Fetichismo

Imoral, alguns dizem. Se é, de fato, não sei dizer. Mas algo dentro de mim se derrete quando uma delas, daquelas meninas rosa, pequenas e tímidas se aproximam do balcão com um sorriso largo e curioso. Elas se debruçam arteiras, com olhos brilhosos de quem busca o fundo do mundo naquelas páginas amarelas e cheias de poeira. Uma delas, a mais bonita, frequenta a biblioteca às sextas e sempre usa a mesma roupa. Seria uma espécie de roupa para visitar a biblioteca? Teria ela algum ritual especial ou superstição incompreensível que a faz, às sextas, religiosamente, vestir macacão jeans, camiseta branca e all star preto para visitar aquele casarão velho? Não sei, mas o que sei é que ela também usa o mesmo perfume e escolhe livros do mesmo gênero: romances policiais. Sorriu para ela e ela sorri para mim. Nos conhecemos da maneira que as pessoas frequentes se conhecem. Não trocamos qualquer palavra além de: bom dia, aqui está seu livro e você tem uma semana para entregar. Nada mais que isso, no entanto, a sinto familiar como a uma irmã. Hoje, às 10 horas, ela entrou pela porta e vasculhou com os olhos a mesma estante. Pegou um livro, olhou, alisou, cheirou e o colocou de volta. Depois, pegou outro e fez o mesmo, mas não sem ler o texto de trás da capa e olhar a foto do escritor. Pegou esse e foi andando até o balcão.
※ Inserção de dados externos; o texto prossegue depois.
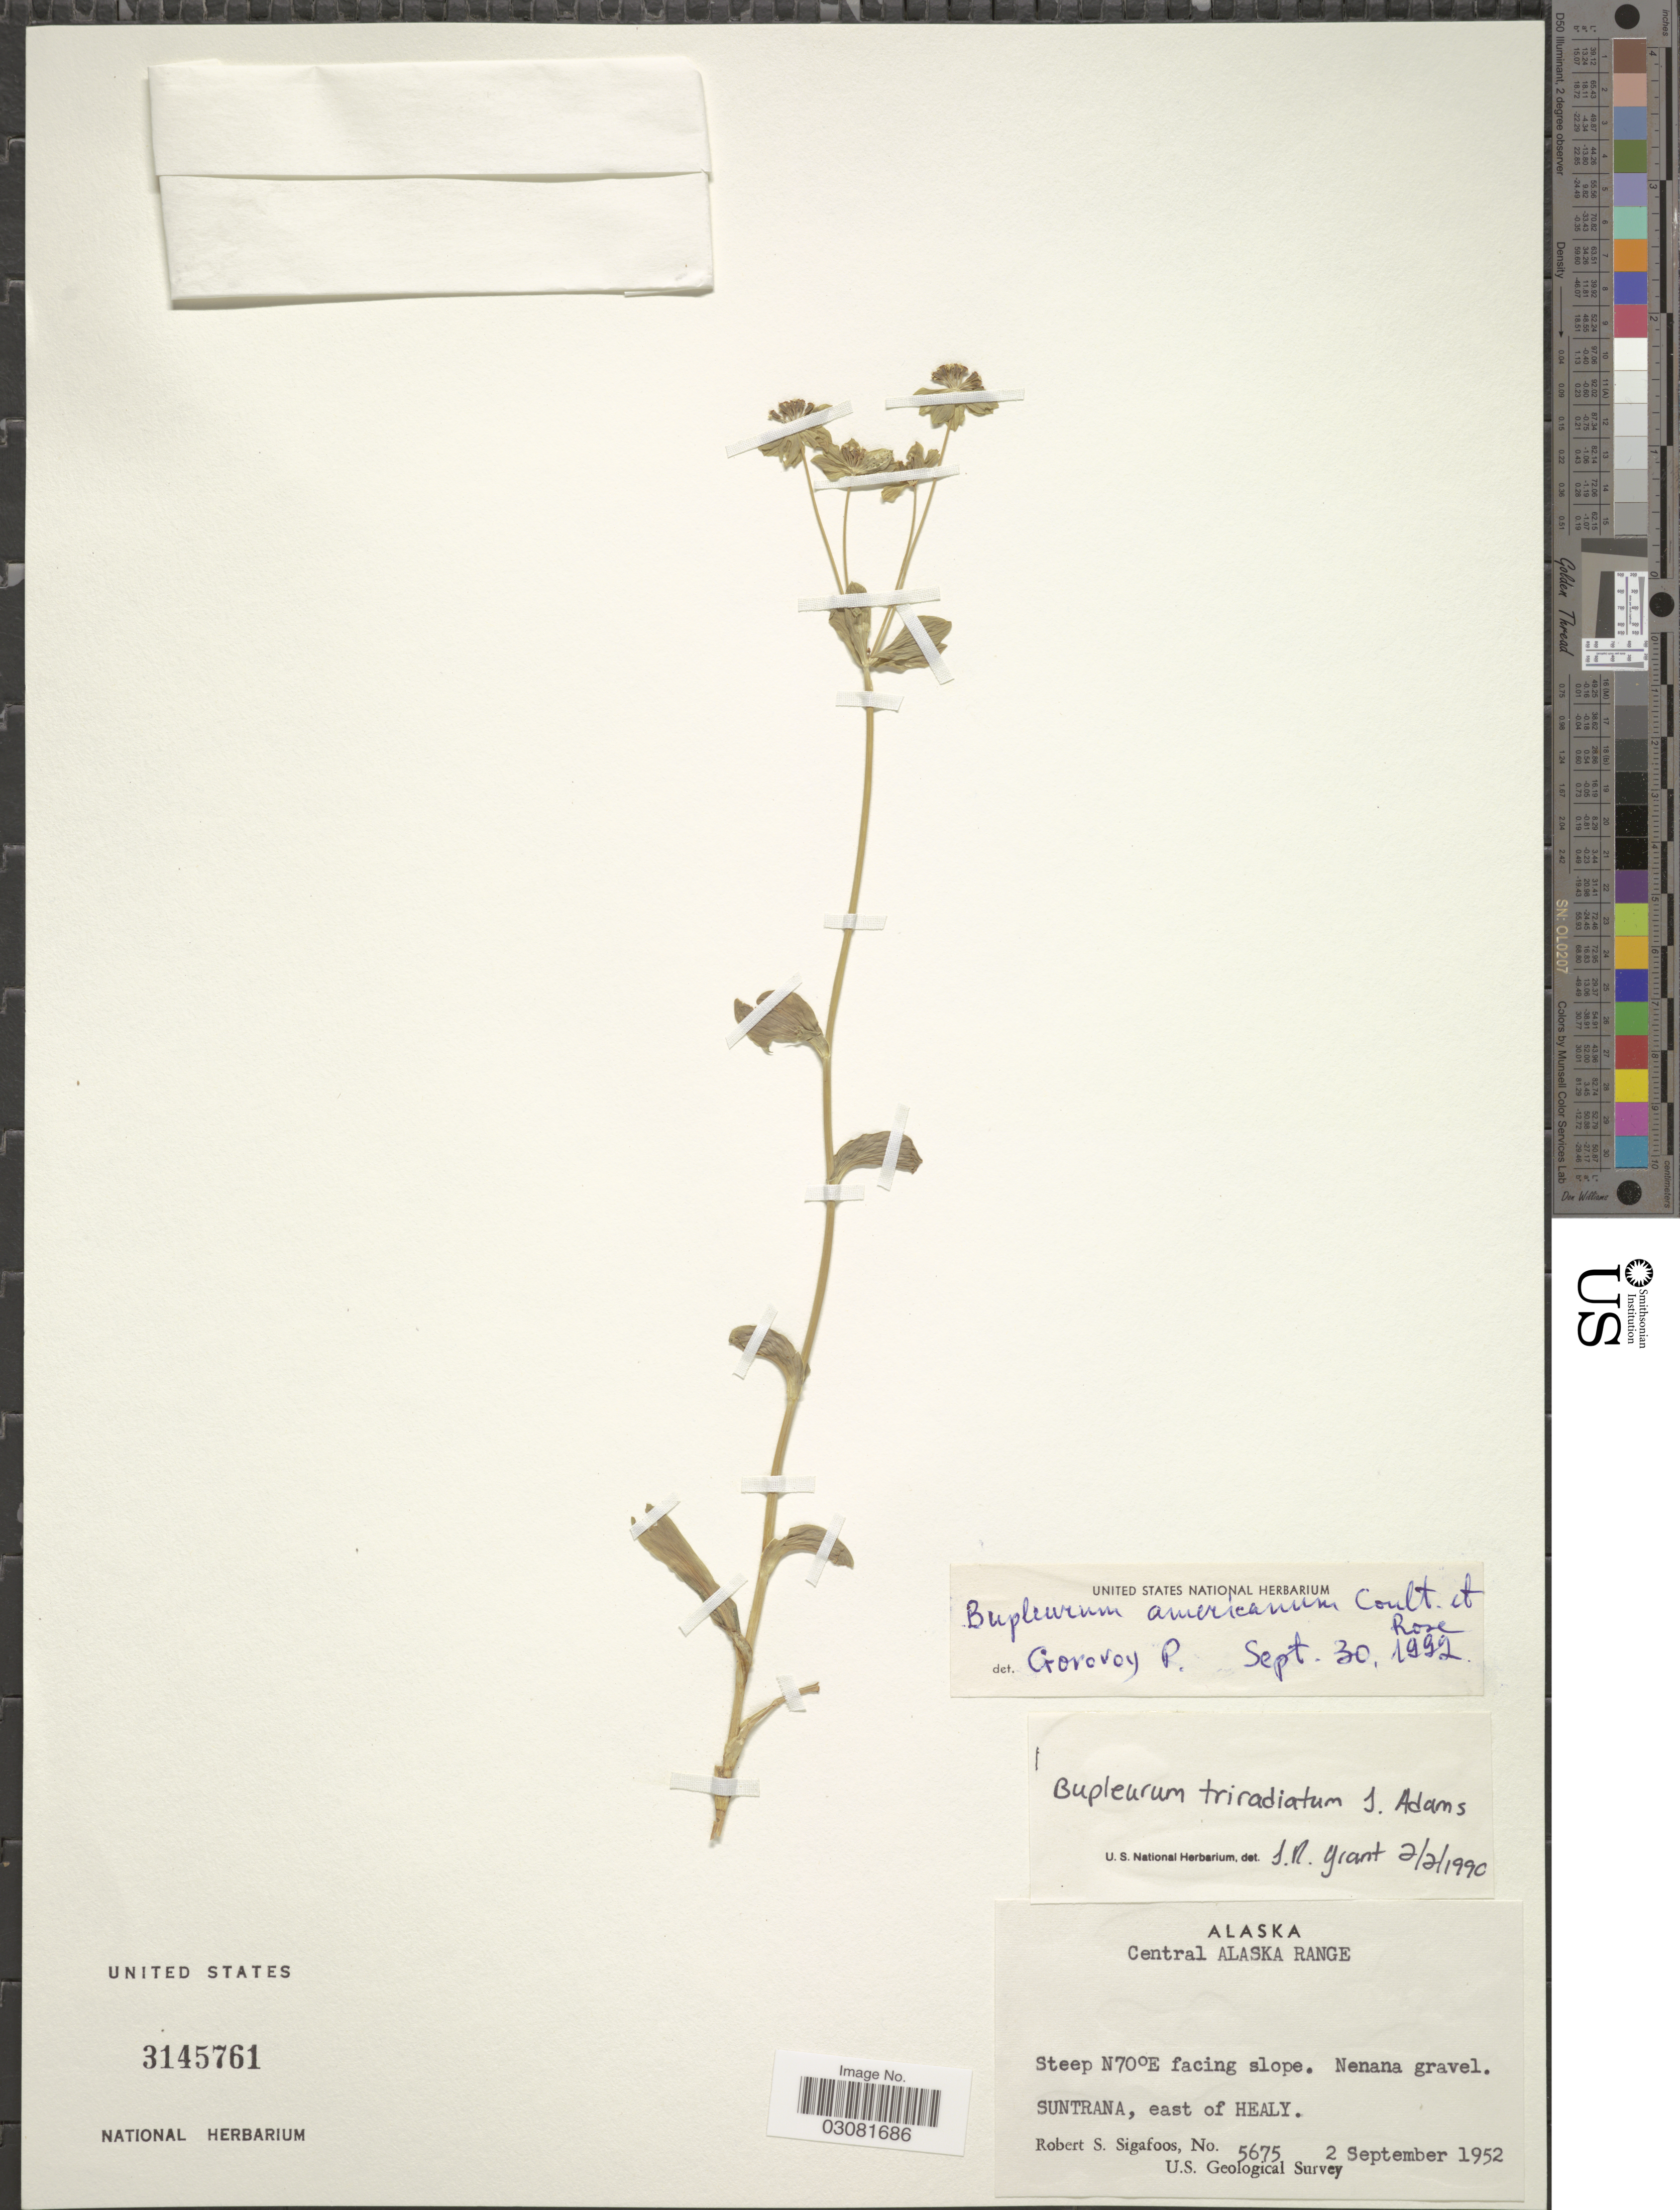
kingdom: Plantae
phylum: Tracheophyta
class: Magnoliopsida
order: Apiales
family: Apiaceae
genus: Bupleurum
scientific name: Bupleurum triradiatum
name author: Hoffm. ex Adams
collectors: R. Sigafoos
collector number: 5675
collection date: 1952-09-02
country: United States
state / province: Alaska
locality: Central Alaska Range, Steep N70°E facing slope. Nenana gravel. Suntrana, east of Healy.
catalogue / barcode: US 3145761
Me estendeu o livro e, como em todas as sextas, lhe devolvi com as palavras de sempre. Ela o pega e sinto dentro de mim aquela sensação, aquela que não sei descrever e que alguns consideram pecaminosa, desviante, mas que me faz abrir um sorriso largo quando ela abraça o livro contra os seios como quem recebe um amante no leito. Desejo, acredito. Ela sai, caminhando pelo corre

dor até a porta de vidro e suspiro. Só a verei de novo na próxima sexta.